Some day, they might pick an airline because it’s environmentally friendly.

Airlines are preparing for that moment by experimenting with a mixture of 10 percent biofuel and 90 percent jet fuel to run their jetliners. Biofuel is a renewable energy source, typically a nonedible crop such as algae, that can be blended with jet fuel for an energy source to improve air quality.

Biofuel could become the Hamburger Helper of the energy business, extending oil reserves just as pasta mixed with ground beef can make a hearty meal.

“One of the few bright points out of the current energy crisis is that it has given alternative energy a kick in the pants,” said Steven Lott, a spokesman for the International Air Transport Association, an airline trade group. The IATA wants alternative fuels to comprise 10 percent of all fuel used by the industry by 2017.

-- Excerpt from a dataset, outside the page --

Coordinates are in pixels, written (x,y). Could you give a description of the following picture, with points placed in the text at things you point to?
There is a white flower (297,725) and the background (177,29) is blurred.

The fuels are still in the experimental stage, and their fuel economy is not known. But they would have to cost no more than jet fuel today. Jet fuel prices in the New York harbor area are up more than a dollar a gallon from a year ago.

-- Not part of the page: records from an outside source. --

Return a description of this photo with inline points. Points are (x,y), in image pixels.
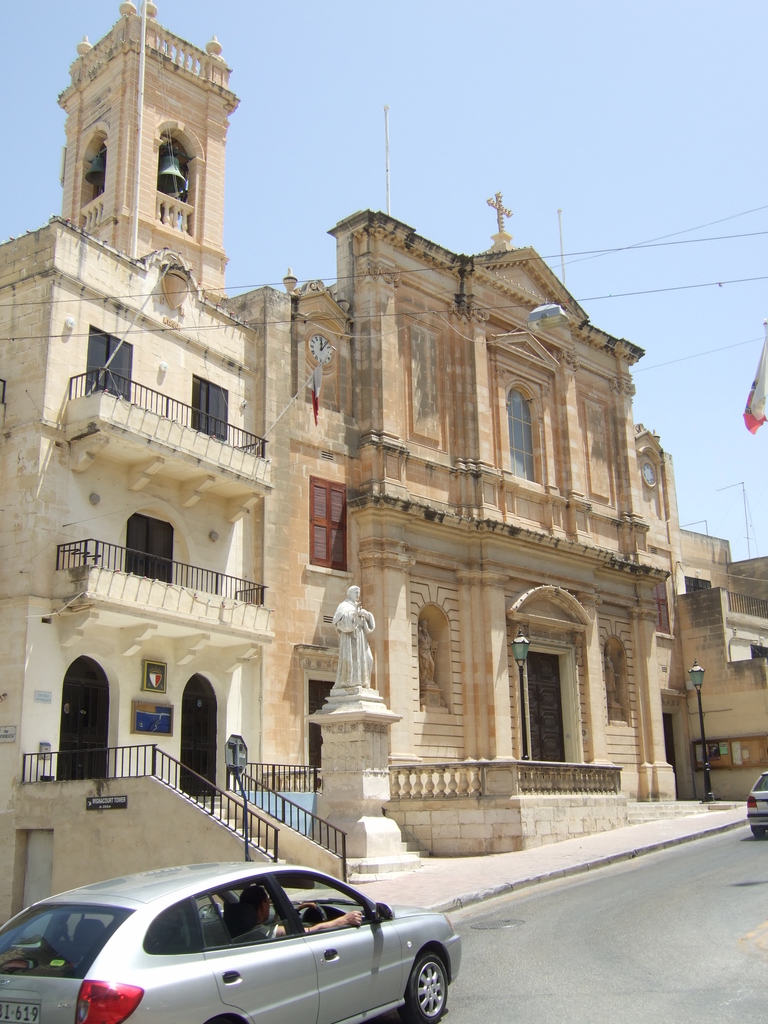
In the image we can see buildings (464,607) and windows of the buildings (234,497). We can even see vehicles (749,808) on the road (662,928), here we can see the fences (197,771), stairs (224,815) and electric wires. We can even see sculpture (347,645), cross symbol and the sky (547,111).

Lott said the aerospace industry also must find a fuel that does not freeze at high altitudes and can be used in aircraft that might be in an airline’s fleet for up to 30 years.

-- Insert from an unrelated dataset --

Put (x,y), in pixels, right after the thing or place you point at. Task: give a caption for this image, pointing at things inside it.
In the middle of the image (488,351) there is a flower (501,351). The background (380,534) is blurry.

Continental Airlines plans to experiment later this year with a biofuel Boeing 737 that will fly around Houston, near the carrier’s headquarters. It would mark the first test of biofuel in a two-engine commercial aircraft, said Leah Raney, managing director of global environmental affairs for Continental. Virgin Atlantic already has conducted a test with a four-engine Boeing 747.

She declined to say what kind of biofuel Continental will use.

“It needs to be environmentally protective and something we can get within our own country,” she said. “We would want the cost to be equivalent to petroleum-based jet fuel.”

Some passengers could decide to become “green” customers just as some are business class customers.

“There is a category of people interested in reducing their carbon footprint,” she said. “If you see the way that Toyota Priuses and other hybrid cars have taken off, that’s a possibility.”

Continental, aircraft maker Boeing and GE Aviation, which builds engines, are partners in the biofuel demonstration.

It could take about a decade for biofuel planes to become widespread in the industry, she said.

Airlines would use a blend of jet fuel – a form of kerosene – and biofuel, said Terrance Scott, a spokesman for aircraft maker Boeing.

“You won’t have to do any modifications to the engine,” he said.

Chevron and Royal Dutch Shell are among the oil companies experimenting with alternative fuels, he said, and airlines such as Air New Zealand, Virgin Atlantic and Japan Air Lines also are studying the concept.

They are part of the Algal Biomass Organization.

“If you can create something that is cost competitive, you can relieve the airlines from the volatility of fossil fuels,” Scott said. “You have a lot of people looking at this.”

UOP, a unit of Honeywell International, is working with Airbus, JetBlue Airways and International Aero Engines to study biofuel use for commercial aircraft.

“We’ve been developing renewable technology for a year and a half,” said Susan Gross, a spokeswoman for UOP. “There is a lot of studying that has to be done. Airbus is hoping to test the fuel on an aircraft in two years and use it on an aircraft in service within three years.”

Companies are working on soybeans, vegetable oils, algae and jatropha, a non-edible, oil-bearing tree, as biofuels, she said.

Jatropha grows on semi-arrid land that is unsuitable for food production and can produce more than 200 gallons of fuel from a single acre. Algae can grow in the desert or in brownfields and can yield 5,000 gallons of oil per acre.

There isn’t enough algae in the world to make enough fuel for the commercial airline industry, said Gross, so a farm supply system would have to be developed.

Any biofuel has to be compatible with the current air transport infrastructure, she said.

“The goal of UOP is to create a drop-in replacement fuel so it can be used in today’s tankers, aircraft and pipelines,” she said.